- WORK TASK:
Repeat the listing below exactly. Pictures do not belong in the copy.

- SOURCE DATA:
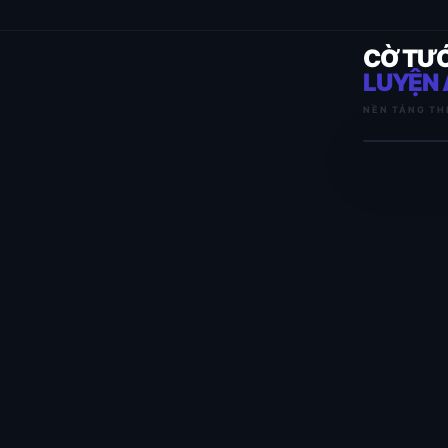
CỜ TƯ
LUYỆN 
NỀN TẢNG TH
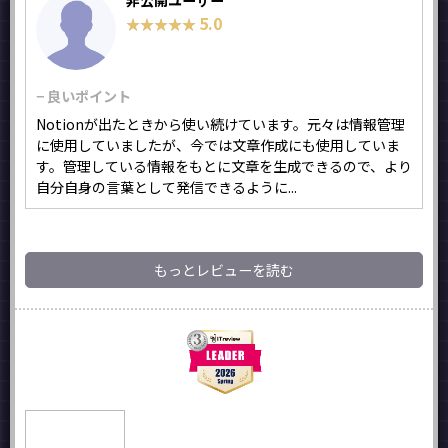
非公開ユーザー
5.0
★★★★★
★★★★★
− 良いポイント
Notionが出たときから使い続けています。元々は情報管理
に使用していましたが、今では文章作成にも使用していま
す。管理している情報をもとに文章を生成できるので、より
自分自身の言葉として発信できるように...
もっとレビューを読む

- SOLUTION TO THE EXERCISE:
CỜ TƯ
LUYỆN 
NỀN TẢNG TH
非公開ユーザー
5.0
★★★★★
★★★★★
− 良いポイント
Notionが出たときから使い続けています。元々は情報管理
に使用していましたが、今では文章作成にも使用していま
す。管理している情報をもとに文章を生成できるので、より
自分自身の言葉として発信できるように...
もっとレビューを読む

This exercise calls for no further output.